A capacidade de uma terra se reerguer

Opinião de Miguel Montez Leal

Para quem goste de História é consciente, que o Cartaxo, assim como o País, já passou por inúmeras crises, mas sempre as conseguiu, mais ou menos, superar.
Historicamente, e apenas começando no século XIX, o Cartaxo sofreu em 1807, com a invasão de Junot; em 1810 com as tropas de Massena; foi-quartel-general de Wellington, entre 1810/1811; suportou e ajudou na Guerra Civil, os liberais, na Batalha de Almoster (em 1834), aqui tão perto, e dividindo as famílias de cartaxeiros, entre miguelistas e liberais. A partir da década de 1840 (altura em que Garrett vem ao Cartaxo e escreve as suas Viagens na Minha Terra) a terra começa novamente a reerguer-se, até aos anos 80, época em que a Monarquia entra em desgaste, devido sobretudo ao Ultimatum inglês e a uma presença portuguesa muito ténue e frágil nas colónias africanas.

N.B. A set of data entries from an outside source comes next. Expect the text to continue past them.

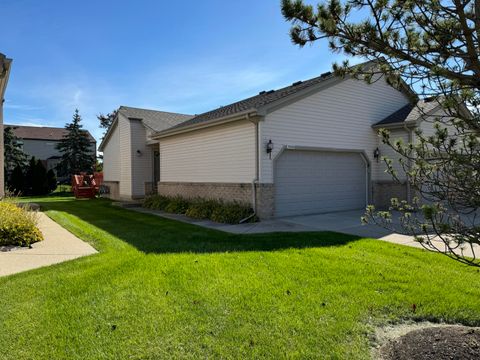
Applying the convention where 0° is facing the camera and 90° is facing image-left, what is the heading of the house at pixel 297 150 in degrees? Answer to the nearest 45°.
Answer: approximately 315°

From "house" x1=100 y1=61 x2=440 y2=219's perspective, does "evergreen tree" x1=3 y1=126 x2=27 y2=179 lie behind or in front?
behind

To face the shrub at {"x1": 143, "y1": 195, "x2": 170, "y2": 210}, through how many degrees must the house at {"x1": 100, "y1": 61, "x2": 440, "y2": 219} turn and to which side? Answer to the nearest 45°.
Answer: approximately 135° to its right

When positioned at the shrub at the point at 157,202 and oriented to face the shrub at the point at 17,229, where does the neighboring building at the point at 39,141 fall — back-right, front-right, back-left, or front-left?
back-right

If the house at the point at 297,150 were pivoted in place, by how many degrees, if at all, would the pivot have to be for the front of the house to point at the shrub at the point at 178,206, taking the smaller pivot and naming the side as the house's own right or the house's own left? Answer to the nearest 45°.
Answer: approximately 135° to the house's own right

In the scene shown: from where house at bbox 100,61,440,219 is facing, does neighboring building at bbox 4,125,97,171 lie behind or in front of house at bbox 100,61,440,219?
behind

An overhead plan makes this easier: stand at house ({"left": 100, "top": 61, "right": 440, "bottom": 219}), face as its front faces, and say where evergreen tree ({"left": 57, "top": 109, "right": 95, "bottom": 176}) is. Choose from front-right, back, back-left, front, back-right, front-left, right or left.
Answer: back

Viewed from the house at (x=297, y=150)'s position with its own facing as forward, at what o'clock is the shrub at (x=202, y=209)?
The shrub is roughly at 4 o'clock from the house.

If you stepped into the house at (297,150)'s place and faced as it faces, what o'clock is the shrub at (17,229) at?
The shrub is roughly at 3 o'clock from the house.

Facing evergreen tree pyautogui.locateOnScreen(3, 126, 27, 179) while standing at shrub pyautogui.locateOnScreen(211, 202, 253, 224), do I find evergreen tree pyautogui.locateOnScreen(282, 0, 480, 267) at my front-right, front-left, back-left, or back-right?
back-left

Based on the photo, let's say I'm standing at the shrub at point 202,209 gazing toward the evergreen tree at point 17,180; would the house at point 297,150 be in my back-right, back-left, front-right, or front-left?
back-right
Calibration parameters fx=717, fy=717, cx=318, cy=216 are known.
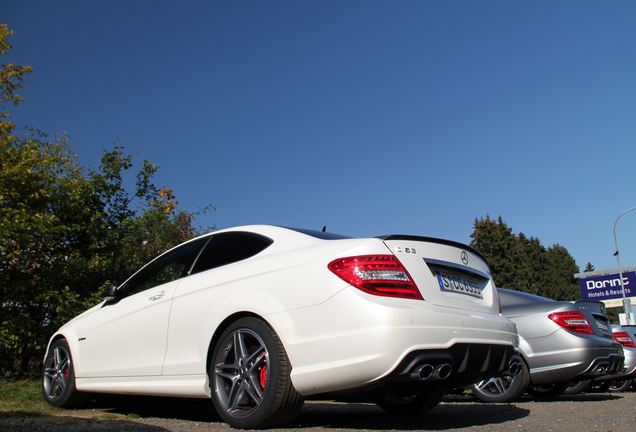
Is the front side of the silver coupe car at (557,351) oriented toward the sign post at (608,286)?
no

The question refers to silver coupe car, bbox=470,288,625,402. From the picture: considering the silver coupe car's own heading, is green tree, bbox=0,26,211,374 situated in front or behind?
in front

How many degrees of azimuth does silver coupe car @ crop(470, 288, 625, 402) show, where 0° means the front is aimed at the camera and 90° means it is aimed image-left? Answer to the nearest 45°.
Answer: approximately 135°

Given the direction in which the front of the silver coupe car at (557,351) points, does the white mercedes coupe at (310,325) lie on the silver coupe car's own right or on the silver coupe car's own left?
on the silver coupe car's own left

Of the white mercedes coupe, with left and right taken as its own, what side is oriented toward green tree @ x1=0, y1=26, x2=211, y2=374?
front

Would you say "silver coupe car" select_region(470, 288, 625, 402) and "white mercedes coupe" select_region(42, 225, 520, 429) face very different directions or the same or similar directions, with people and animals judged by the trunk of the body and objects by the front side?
same or similar directions

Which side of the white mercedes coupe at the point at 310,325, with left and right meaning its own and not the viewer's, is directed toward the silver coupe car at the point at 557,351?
right

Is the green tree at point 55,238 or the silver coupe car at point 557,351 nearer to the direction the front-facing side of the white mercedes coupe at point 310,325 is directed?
the green tree

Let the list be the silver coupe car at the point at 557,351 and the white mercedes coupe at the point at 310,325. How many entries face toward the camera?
0

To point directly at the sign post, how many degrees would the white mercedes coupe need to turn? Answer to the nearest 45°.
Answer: approximately 90° to its right

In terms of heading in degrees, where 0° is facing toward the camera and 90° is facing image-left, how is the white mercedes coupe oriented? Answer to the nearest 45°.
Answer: approximately 135°
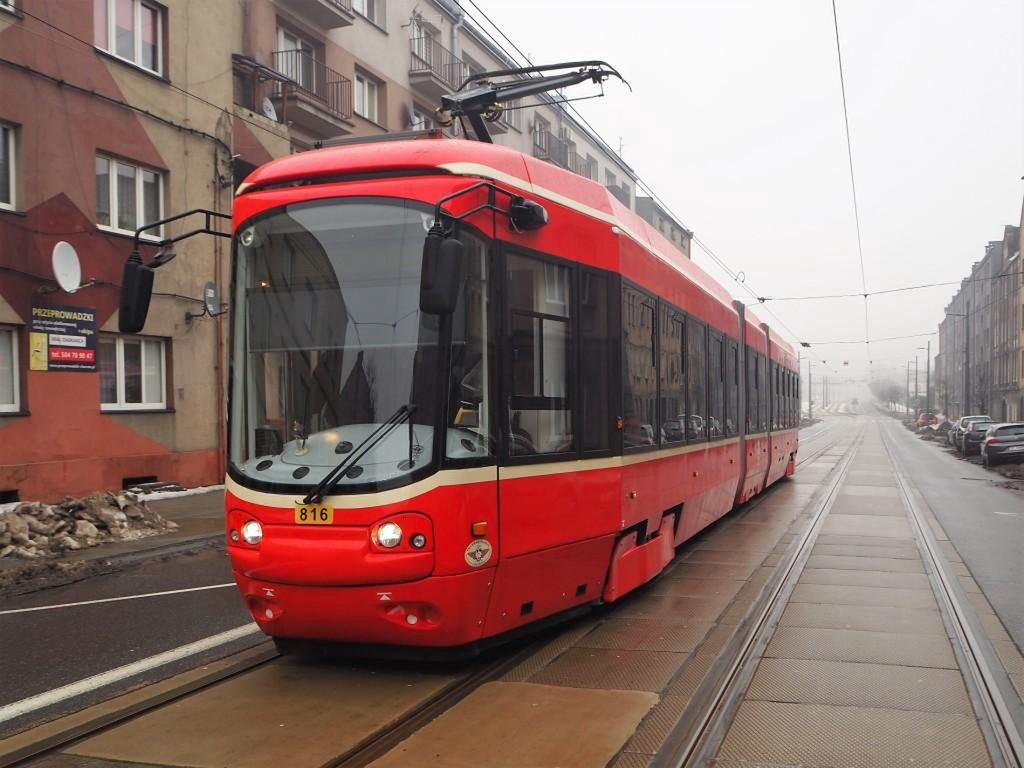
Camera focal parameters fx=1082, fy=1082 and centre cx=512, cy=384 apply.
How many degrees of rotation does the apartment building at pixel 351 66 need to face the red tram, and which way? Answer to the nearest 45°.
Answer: approximately 45° to its right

Depois, republicanos, maçons, lavradores abastados, comerciantes, farmacêuticos e homens dos ofícios começaram a preparar a terra para a instauração da República. Nos primeiros anos da República, os progressos foram úteis, embora desagradassem à larga maioria de um povo conservador, atávico e imobilizado, depois, pouco a pouco, a Primeira República (1910-1926), foi-se revelando uma decepção, com perseguições, golpes e contra-golpes, e existiriam 45 governos no espaço de dezasseis anos. Ainda agora nos queixamos nós?!
Poderia continuar pelo século XX fora, mas a História é recente, e mais ou menos conhecida de todos. E agora em 2014, depois de uma terrível crise internacional, do desgoverno de um penúltimo primeiro-ministro e acólitos, da instalação da troika e da sua partida em avião flutuante, Portugal tem pouca margem de manobra, e o Cartaxo, igualmente, com a pesada dívida que herdou.

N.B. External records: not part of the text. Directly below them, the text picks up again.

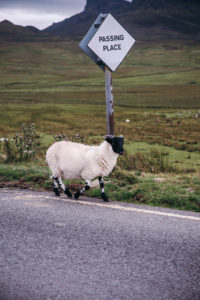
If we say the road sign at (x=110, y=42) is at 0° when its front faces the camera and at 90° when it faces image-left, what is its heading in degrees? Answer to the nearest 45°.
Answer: approximately 315°

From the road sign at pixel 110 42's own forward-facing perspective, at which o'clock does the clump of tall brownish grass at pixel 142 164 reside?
The clump of tall brownish grass is roughly at 8 o'clock from the road sign.

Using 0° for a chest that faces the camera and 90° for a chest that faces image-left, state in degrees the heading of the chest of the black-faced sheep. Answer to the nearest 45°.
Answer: approximately 270°
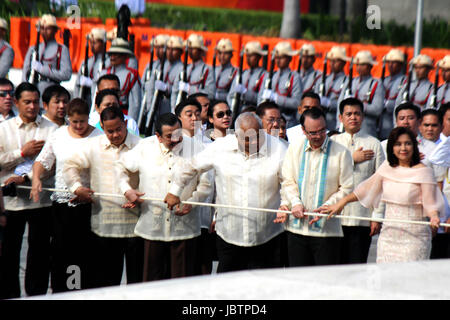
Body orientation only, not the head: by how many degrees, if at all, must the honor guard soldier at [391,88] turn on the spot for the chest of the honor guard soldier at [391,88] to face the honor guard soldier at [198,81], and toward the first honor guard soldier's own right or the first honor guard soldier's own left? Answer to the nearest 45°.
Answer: approximately 45° to the first honor guard soldier's own right

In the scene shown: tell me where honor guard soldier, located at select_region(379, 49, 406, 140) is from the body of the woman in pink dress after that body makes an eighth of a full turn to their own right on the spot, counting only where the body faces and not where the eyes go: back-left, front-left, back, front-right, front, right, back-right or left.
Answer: back-right

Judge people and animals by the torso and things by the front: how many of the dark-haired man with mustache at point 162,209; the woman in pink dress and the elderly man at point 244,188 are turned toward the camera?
3

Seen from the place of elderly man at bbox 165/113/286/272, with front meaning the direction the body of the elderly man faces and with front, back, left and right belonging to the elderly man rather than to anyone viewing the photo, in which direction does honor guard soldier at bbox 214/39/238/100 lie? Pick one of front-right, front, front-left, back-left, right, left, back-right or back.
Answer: back

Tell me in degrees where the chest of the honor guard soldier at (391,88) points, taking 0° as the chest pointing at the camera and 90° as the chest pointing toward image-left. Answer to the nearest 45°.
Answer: approximately 45°

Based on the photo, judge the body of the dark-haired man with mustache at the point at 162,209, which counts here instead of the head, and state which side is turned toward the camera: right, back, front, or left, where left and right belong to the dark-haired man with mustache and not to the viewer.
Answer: front

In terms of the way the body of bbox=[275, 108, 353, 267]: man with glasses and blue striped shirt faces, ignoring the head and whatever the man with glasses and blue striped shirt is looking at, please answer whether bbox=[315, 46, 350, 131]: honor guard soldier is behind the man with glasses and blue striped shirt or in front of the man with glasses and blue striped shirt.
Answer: behind

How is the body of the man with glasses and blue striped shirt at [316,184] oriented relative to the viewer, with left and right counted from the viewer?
facing the viewer

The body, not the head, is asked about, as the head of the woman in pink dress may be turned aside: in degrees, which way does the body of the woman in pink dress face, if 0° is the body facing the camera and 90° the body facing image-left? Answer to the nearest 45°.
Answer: approximately 0°

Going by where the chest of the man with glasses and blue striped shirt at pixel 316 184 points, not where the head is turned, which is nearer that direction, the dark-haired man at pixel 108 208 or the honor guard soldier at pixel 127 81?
the dark-haired man

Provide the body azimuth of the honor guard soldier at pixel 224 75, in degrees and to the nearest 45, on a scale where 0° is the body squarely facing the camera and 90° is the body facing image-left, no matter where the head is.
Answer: approximately 45°

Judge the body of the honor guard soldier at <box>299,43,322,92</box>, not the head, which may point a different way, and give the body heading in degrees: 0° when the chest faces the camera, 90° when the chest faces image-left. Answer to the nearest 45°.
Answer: approximately 45°

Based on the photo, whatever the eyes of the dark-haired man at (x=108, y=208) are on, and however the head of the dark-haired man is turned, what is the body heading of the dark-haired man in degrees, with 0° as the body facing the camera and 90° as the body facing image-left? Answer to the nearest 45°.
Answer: approximately 0°
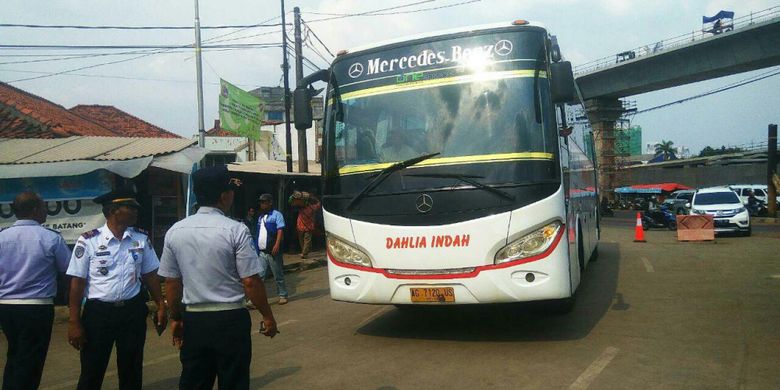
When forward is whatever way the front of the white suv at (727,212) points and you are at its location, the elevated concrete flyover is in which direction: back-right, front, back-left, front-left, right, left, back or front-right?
back

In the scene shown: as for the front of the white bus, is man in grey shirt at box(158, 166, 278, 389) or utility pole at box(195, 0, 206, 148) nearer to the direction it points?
the man in grey shirt

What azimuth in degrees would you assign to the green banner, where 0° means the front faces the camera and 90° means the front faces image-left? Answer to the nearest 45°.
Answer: approximately 315°

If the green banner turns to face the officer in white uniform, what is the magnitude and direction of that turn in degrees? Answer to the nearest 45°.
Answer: approximately 45° to its right

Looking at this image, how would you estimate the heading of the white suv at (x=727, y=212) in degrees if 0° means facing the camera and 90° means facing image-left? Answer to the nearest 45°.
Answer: approximately 0°

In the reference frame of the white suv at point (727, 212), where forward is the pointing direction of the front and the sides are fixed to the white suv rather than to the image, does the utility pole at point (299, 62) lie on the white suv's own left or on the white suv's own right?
on the white suv's own right

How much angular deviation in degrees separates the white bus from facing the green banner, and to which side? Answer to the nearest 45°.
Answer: approximately 135° to its right

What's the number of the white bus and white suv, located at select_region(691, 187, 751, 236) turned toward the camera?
2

O Cartaxo, sendo também a terra do vinho, que já não é tanto, produz em menor quantidade, mas com muito melhor qualidade. O carrascão tem os seus dias contados! Mas o vinho, não pode ser a sua única marca identitária, pois a toda à sua volta, desde Aveiras a todo o Oeste, e na margem Sul, toda as terras, são terras de vinho. O que podemos então fazer?
Em primeiro lugar, uma urgentíssima mudança no trânsito (não faz sentido circular por rotundas que nos atiram mais para fora, do que para dentro); em segundo lugar, reforçar a limpeza urbana e a instalação de sinalética turístico-cultural; em terceiro lugar, através da Cultura, que é o petróleo do século XXI, mas não só através de folclore e touradas. Já alguém fez uma sondagem para auscultar os gostos musicais dos cartaxeiros? Em quarto lugar, e o mais difícil, tentar criar condições de atractividade para os negócios e empresas: baixar impostos (o que agora será praticamente impossível); desburocratizar e acelerar os processos administrativos; isentar algumas casas, ou partes de freguesias, e por fim, o principal, conseguir, por todos os meios, uma boa ligação ferroviária a Lisboa, com horários racionais, e úteis, pois já somos um subúrbio lisboeta, embora não o admitamos. As gerações entre os 25 e os 45 anos, deixam o seu automóvel na Azambuja, e embarcam no comboio naquela vila em direcção à capital.
Então unamo-nos, deixemos a má-língua provinciana e destrutiva, e por isso tão pouco mobilizadora, e tentemos dar, cada um de nós, o seu melhor. Nesse dia, talvez, o Cartaxo se erga novamente. Será com as novas gerações, sempre com as novas, ainda sem passado e não viciadas em jogos de poder e protagonismos ocos, que a terra se poderá reerguer.
Recordem-se que tudo é efémero, e o poder, “o maior de todos os afrodisíacos”, ainda mais. E, também, que as notas de rodapé são extensas, e pouco lidas e o corpo de texto curto.